Autor: Franziska Rieger, Jennifer Opel, Ekkehard Roepert, Stephan Großmann

Kersbach, Montag, 09. November 2020

Viel wurde in Forchheim und weit über die Landkreisgrenzen hinaus über das neue Kunstwerk am Kersbacher Kreisel diskutiert. Vier Redakteure des FT Forchheim legen in einem Streitgespräch ihre Argumente dar: Braucht es das Kunstwerk auf dem Kersbacher Kreisverkehr?
Vier Redakteure und Redakteurinnen des Fränkischen Tags Forchheim diskutieren im Streitgespräch miteinander: Braucht es das Kunstwerk auf dem Kersbacher Kreisverkehr? Fotos: privat/Grafik: Jessica Zapf


Die FT-Redakteure und Redakteurinnen Jennifer Opel, Ekkehard Roepert, Stephan Großmann und Franziska Rieger legen in einem Streitgespräch ihre Argumente dar, welche für und welche gegen das Kunstwerk auf dem Kersbacher Kreisel sprechen:

Ekkehard Roepert: Kunst ist, etwas sichtbar und bewusst zu machen, was bislang noch nicht so recht ins Bewusstsein gedrungen war. Etwa: Dass wir Teil dieser spektakulären Landschaft und ihrer Geschichte sind. Winters im wahrsten Sinne glänzendes Kunstwerk erinnert daran, dass die Romantiker die hiesige Landschaft nicht nur entdeckt, sondern auch ein Lebensgefühl mit ihr verknüpft und an uns weitergegeben haben.

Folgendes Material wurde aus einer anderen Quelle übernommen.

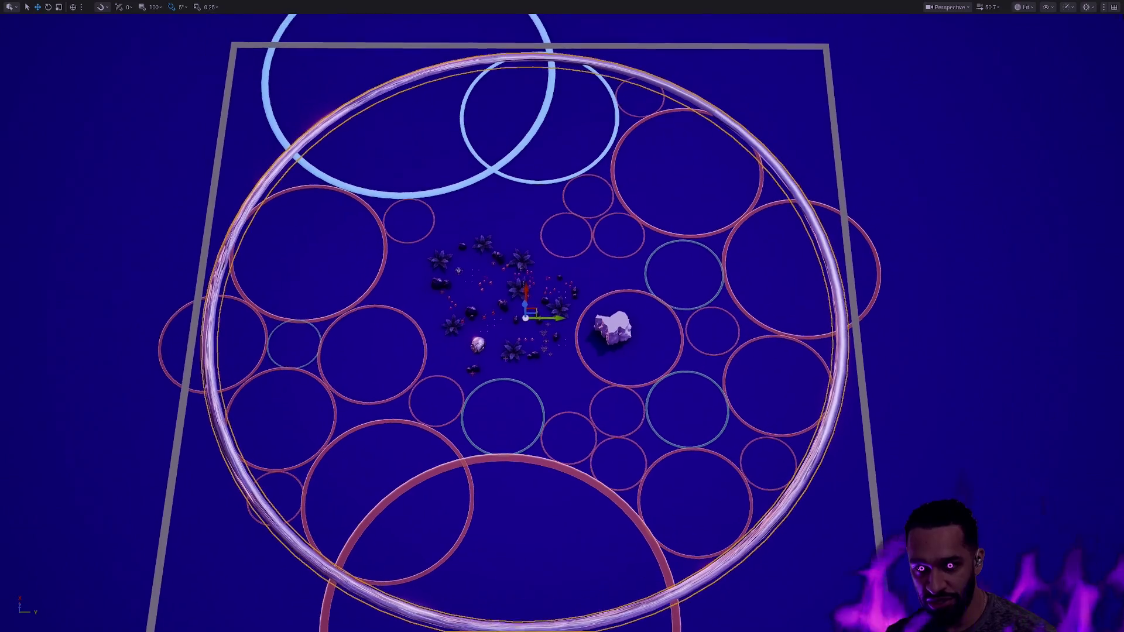
scroll(799, 278, "up", 10)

Wackenroder und Tieck haben sich in die Landschaft eingeschrieben - und damit der ganzen Region weltweit Bedeutung verschafft: Davon handelt das Kunstwerk Winters am Kersbacher Kreisel. Man kann gar nicht oft genug darauf zufahren, um zu verstehen, welche Chance darin liegt: sich selbst besser zu verstehen - große Kunst!

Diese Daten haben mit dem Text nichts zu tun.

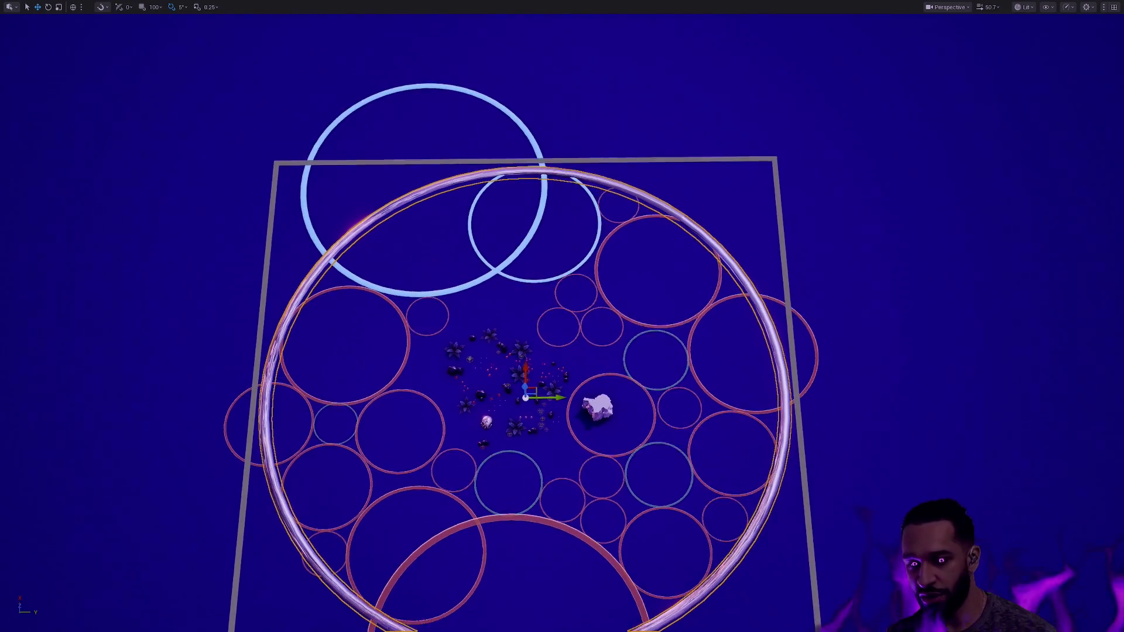
scroll(420, 238, "up", 2)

Franziska Rieger: Keine Frage, Kunst im öffentlichen Raum ist immens wichtig. Und ob das Tieck-Zitat nun gefällt oder nicht, ist wie immer in der Kunst Geschmackssache. Was für mich aber einen ganz faden Beigeschmack hat: Ein Kunstwerk auf einem viel befahrenen Kreisverkehr ist sicherlich nicht der richtige Ort, um Passanten zum Nachdenken anregen zu wollen.

Wenn ein Bahnhof oder ein anderer belebter Platz mit einem Kunstwerk ausgestattet werden - gerne. Aber bitte im Straßenverkehr nur auf die wirklich wichtigen Dinge konzentrieren: Sicherheitsabstand oder Blinker setzen. Mit dem Geld, das die EU mit ihrem Förderprogramm und der Landkreis aus seinem Haushaltsbudget finanziert haben, hätten die Verantwortlichen lieber in eine Bildungseinrichtung investiert.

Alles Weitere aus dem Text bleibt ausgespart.